Market Insights & Investment Strategies

Home Price Decreases Do Little for the Affordability Squeeze

House prices by Cotality unveils trend chart illustrating market deceleration.
  • Year-over-year price growth continues its downward trend, only rising 1.1% in October 2025.
  • Price declines expanded from six of the 100 largest metros in January to 32 by October, marking the broadest softening of prices since the early 2010s.
  • Metropolitan areas that saw the largest slowdown in home price growth over the past year include Miami and St. Petersburg, FL; Rochester, NY; Las Vegas, NV; Seattle ,WA; and Dallas, TX — all down six percentage points or more.

Cotality™, a leader in property information, analytics, and data-enabled solutions, released its Home Price Index™ for October 2025 data today.

Home prices grew 1.1% in October, continuing an ongoing downward trend in price increases. While the deceleration stands in contrast to the strong trajectory recorded at the beginning of the year, this deceleration reflects a much-needed rebalancing after years of unsustainable gains.

Despite only modest price increases, affordability constraints continue to push homeownership out of reach for many. Cotality experts found that this economic pressure has led to a 15% slowdown in out-of-state migration over the last five years, as high costs and uncertainty encourage people to stay put.

However, some areas of the country remain accessible to buyers.

Where is buying a house affordable1?

  1. Johnstown, PA
  2. Elmira, NY
  3. Joplin, MO
  4. Decatur, IL
  5. Weirton, WV

Regional differences remain pronounced, with demand favoring areas that offer both economic opportunity and relative affordability.

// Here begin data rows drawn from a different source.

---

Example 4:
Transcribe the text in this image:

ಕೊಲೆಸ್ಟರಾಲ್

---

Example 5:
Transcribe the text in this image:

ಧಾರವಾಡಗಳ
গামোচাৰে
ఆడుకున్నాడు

Still, the trend toward softening prices is clear. Not since the early 2010s have prices softened so widely. Price declines expanded from six of the 100 largest metros in January to 32 by October.

This deceleration highlights the impact of higher mortgage rates earlier in the year and persistent affordability challenges. Furthermore, price growth was dampened by a notable increase in inventory. Many markets saw a surge in both existing and newly built homes, driven by a slowing rate of in-migration and weakened demand.

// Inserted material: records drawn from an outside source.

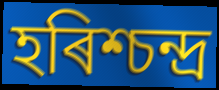
হৰিশ্চন্দ্ৰ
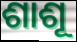
ଶାଶୂ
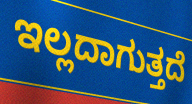
ಇಲ್ಲದಾಗುತ್ತದೆ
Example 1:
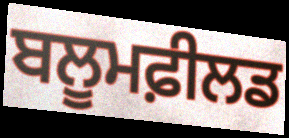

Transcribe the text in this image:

ਬਲੂਮਫ਼ੀਲਡ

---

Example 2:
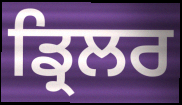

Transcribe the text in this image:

ਡ੍ਰਿਲਰ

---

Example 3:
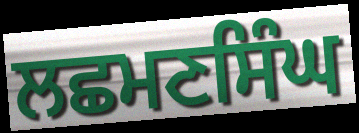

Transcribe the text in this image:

ਲਛਮਣਸਿੰਘ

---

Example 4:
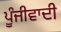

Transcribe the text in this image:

ਪੂੰਜੀਵਾਦੀ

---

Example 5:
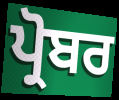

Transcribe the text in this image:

ਪ੍ਰੋਬਰ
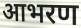
आभरण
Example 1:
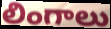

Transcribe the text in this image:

లింగాలు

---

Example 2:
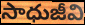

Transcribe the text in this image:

సాధుజీవి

“Slowing price growth reflects a much-needed rebalancing after years of unsustainable gains. While some markets are experiencing declines, these adjustments will help restore affordability over time and make housing more accessible to a wider group of buyers,” said Cotality’s Chief Economist Dr. Selma Hepp.

The next Cotality Home Price Index will be released on January 6, 2026, featuring data for November 2025. For ongoing housing trends and data, visit the Cotality Insights blog: www.cotality.com/insights.

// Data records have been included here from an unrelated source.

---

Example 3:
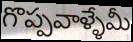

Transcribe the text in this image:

గొప్పవాళ్ళేమీ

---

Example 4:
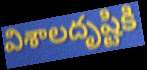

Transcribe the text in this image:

విశాలదృష్టికి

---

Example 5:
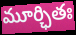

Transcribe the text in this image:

మూర్ఛితః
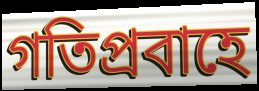
গতিপ্রবাহে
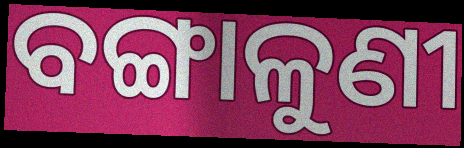
ବଙ୍ଗାଳୁଣୀ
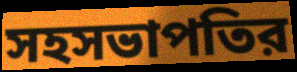
সহসভাপতির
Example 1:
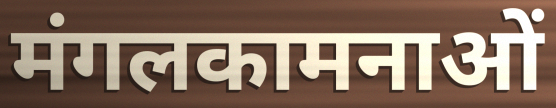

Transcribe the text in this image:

मंगलकामनाओं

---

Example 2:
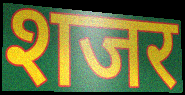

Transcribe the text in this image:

शजर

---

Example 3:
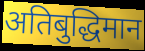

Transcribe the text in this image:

अतिबुद्धिमान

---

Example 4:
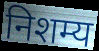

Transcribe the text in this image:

निशम्य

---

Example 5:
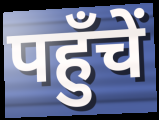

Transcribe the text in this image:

पहुँचें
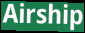
Airship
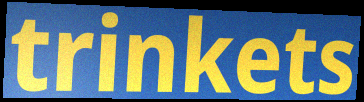
trinkets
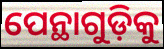
ପେନ୍ଥାଗୁଡ଼ିକୁ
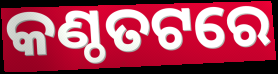
କଣ୍ଠତଟରେ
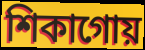
শিকাগোয়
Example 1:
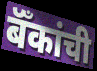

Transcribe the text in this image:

बॅँकांची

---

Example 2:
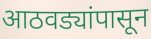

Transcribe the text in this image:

आठवड्यांपासून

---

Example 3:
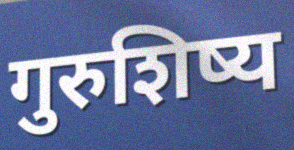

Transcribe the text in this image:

गुरुशिष्य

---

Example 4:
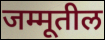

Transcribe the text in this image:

जम्मूतील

1: The most and least affordable U.S. cities were adjusted this month to reflect updated Listing Trends data.

Methodology

The Cotality HPI is built on industry-leading public record, servicing and securities real-estate databases and incorporates more than 45 years of repeat-sales transactions for analyzing home price trends. Generally released on the first Tuesday of each month with an average five-week lag, the Cotality HPI is designed to provide an early indication of home price trends by market segment and for the Single-Family Combined tier, representing the most comprehensive set of properties, including all sales for single-family attached and single-family detached properties.

The indices are fully revised with each release and employ techniques to signal turning points sooner. The Cotality HPI provides measures for multiple market segments, referred to as tiers, based on property type, price, time between sales, loan type (conforming vs. non-conforming) and distressed sales. Broad national coverage is available from the national level down to ZIP Code, including non-disclosure states.

Cotality HPI Forecasts are based on a two-stage, error-correction econometric model that combines the equilibrium home price—as a function of real disposable income per capita—with short-run fluctuations caused by market momentum, mean-reversion, and exogenous economic shocks like changes in the unemployment rate.

With a 30-year forecast horizon, Cotality HPI Forecasts project Cotality HPI levels for two tiers — Single-Family Combined (both attached and detached) and Single-Family Combined Excluding Distressed Sales. As a companion to the Cotality HPI Forecasts, Stress-Testing Scenarios align with Comprehensive Capital Analysis and Review (CCAR) national scenarios to project five years of home prices under baseline, adverse and severely adverse scenarios at state, metropolitan areas and ZIP Code levels. The forecast accuracy represents a 95% statistical confidence interval with a +/- 2% margin of error for the index.